Regulatory uncertainty remains a defining feature of crypto markets. How much can better market structure mitigate risk while regulation continues to evolve?
Timely question. The 10 October 2025 market dislocation highlighted a structural weakness in crypto markets.
Many exchanges combine credit and execution within the same venue. When those platforms experienced outages, institutional clients were temporarily unable to manage their risk.
This is a clear example of how current market structure can fail under stress and helps explain why institutions are increasingly moving toward OTC environments with fungibility, such as Ripple Prime.
Regulatory certainty, which is expected to advance this year in the United States, will unlock an entirely new wave of demand from Wall Street’s largest players.

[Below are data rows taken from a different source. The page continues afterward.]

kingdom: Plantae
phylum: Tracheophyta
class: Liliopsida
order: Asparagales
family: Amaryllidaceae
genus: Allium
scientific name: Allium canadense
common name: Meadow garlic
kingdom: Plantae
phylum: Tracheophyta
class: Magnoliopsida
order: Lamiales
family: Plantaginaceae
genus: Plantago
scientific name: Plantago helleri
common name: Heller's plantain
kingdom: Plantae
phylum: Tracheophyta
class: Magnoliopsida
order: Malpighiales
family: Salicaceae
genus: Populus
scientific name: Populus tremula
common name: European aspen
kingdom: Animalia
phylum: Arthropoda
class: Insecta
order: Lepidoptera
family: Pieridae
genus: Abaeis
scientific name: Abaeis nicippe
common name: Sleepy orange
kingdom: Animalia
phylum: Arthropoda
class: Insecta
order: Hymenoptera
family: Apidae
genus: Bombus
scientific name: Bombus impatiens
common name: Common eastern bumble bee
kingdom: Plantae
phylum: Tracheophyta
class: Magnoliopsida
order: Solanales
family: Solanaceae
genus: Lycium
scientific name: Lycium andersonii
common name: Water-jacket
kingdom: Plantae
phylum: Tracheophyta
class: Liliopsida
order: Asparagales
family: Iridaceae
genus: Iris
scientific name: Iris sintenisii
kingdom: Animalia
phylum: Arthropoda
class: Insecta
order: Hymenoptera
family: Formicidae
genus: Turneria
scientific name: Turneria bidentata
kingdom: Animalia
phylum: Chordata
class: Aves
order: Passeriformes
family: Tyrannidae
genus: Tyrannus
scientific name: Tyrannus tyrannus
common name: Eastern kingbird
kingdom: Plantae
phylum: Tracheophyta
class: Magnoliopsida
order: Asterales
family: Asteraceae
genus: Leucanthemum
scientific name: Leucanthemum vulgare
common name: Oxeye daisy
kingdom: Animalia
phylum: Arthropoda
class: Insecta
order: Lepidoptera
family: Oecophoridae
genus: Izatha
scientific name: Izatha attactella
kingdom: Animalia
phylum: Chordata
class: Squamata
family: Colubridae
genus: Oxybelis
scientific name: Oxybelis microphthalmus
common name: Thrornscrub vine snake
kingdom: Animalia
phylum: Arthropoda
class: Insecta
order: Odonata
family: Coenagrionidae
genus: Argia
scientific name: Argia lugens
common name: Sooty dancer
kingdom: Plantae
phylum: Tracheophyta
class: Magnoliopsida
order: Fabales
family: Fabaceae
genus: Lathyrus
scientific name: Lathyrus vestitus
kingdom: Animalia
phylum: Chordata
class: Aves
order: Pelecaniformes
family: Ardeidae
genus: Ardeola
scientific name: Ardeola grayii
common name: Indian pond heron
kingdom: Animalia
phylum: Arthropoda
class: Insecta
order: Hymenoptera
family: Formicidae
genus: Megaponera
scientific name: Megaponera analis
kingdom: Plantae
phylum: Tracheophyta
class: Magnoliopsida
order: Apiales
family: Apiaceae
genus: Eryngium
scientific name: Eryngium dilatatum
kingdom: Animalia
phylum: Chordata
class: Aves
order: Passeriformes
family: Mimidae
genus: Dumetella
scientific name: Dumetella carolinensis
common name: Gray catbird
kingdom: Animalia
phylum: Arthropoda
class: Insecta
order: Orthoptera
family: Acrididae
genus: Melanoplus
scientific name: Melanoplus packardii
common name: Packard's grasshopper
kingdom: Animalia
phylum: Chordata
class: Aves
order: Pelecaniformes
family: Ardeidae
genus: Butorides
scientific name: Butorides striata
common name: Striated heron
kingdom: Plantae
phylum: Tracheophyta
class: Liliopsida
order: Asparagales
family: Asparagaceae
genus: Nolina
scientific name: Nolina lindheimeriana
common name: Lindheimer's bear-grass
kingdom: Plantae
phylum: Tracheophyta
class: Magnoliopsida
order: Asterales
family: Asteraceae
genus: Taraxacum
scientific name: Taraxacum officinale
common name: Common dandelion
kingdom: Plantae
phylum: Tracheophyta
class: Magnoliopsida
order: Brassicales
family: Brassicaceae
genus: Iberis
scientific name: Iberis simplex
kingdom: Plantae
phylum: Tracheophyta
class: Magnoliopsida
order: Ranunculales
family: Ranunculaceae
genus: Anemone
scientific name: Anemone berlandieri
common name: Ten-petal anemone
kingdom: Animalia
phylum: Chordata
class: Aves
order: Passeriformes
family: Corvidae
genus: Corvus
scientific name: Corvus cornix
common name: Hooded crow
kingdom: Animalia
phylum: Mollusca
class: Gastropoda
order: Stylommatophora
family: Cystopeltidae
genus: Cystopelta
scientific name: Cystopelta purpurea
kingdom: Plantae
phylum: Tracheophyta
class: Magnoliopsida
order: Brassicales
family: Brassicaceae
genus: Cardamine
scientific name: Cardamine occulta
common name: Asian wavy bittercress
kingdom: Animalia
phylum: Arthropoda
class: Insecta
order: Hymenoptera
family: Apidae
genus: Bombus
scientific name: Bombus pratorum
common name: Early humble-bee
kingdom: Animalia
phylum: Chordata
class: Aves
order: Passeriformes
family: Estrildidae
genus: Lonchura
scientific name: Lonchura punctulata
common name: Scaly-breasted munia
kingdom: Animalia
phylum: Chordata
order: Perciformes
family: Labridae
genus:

That level of demand is what drives the supply chain, and these institutions will not accept the historical market structure of vertically integrated models.
Looking ahead, what changes do you believe are still required for crypto trading infrastructure to fully meet institutional expectations?
Bank custody. In order for the largest institutions in the world to enter crypto at scale, they need the same banks that custody their assets today to offer crypto custody as well.
The custody conversation is just as important as regulation, as both are required to drive meaningful shifts in who is participating in the market and, ultimately, how they trade.